* **Job item**
Rewrite the SD-WAN text from "SD-WAN continues to" up to and including "protocol suite connection.", renaming "branch offices" as "satellite offices".

(Text block)

Use SD-WAN as a services delivery platform to create new revenue streams.

November 1, 2019

6 Min Read

By Stephan Tallent


Stephan Tallent

SD-WAN continues to grow, driven by digital transformation and the need to provide new web applications and cloud services to remote business locations. While WAN connectivity has been around for decades, interest in software-defined wide area network (SD-WAN) is growing because traditional WANs weren’t built for the cloud or today’s digital business. Instead, branch offices, school campuses and remote retail locations tend to be connected to a central data center hub using static multiprotocol label switching (MPLS) routing or an Internet Protocol Security (IPSec) network protocol suite connection.

Extending the value of digital transformation to remote offices represents the biggest motivation for organizations (large and small) to upgrade their WAN infrastructure to SD-WAN. If nothing else, it enables them to compete more effectively in today’s digital marketplace. As a result, according to IDC, SD-WAN transformation is growing to become a $4.5 billion dollar market opportunity between now and 2021.

The Opportunity for MSSPs

This disruption presents a massive opportunity for MSSPs. Almost overnight, the entire WAN market is being transformed into a greenfield opportunity. Even better, SD-WAN provides a unique opportunity for MSSPs to provide managed WAN services both on and off their network. That’s because much of the key value of any SD-WAN solution lies in the services attached to it – making it an enabler and facilitator for additional value-added services.

(End Text block)
(Dataset extract)

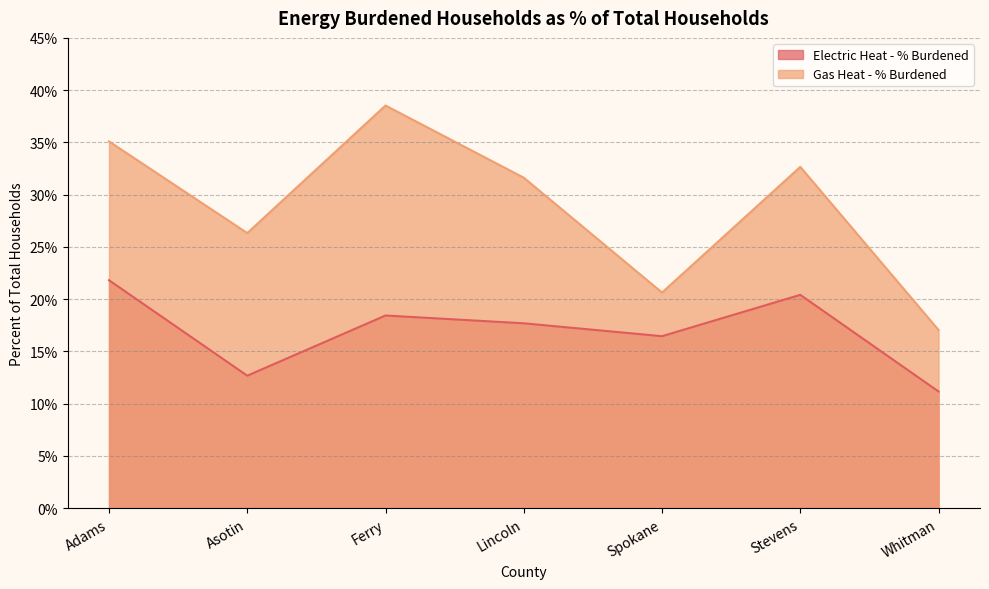

Reading left to right, list all the values displayed in this chart.

Electric Heat - % Burdened: Adams=0.2	Asotin=0.1	Ferry=0.2	Lincoln=0.2	Spokane=0.2	Stevens=0.2	Whitman=0.1
Gas Heat - % Burdened: Adams=0.4	Asotin=0.3	Ferry=0.4	Lincoln=0.3	Spokane=0.2	Stevens=0.3	Whitman=0.2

(End Dataset extract)

* **The answer**
SD-WAN continues to grow, driven by digital transformation and the need to provide new web applications and cloud services to remote business locations. While WAN connectivity has been around for decades, interest in software-defined wide area network (SD-WAN) is growing because traditional WANs weren’t built for the cloud or today’s digital business. Instead, satellite offices, school campuses and remote retail locations tend to be connected to a central data center hub using static multiprotocol label switching (MPLS) routing or an Internet Protocol Security (IPSec) network protocol suite connection.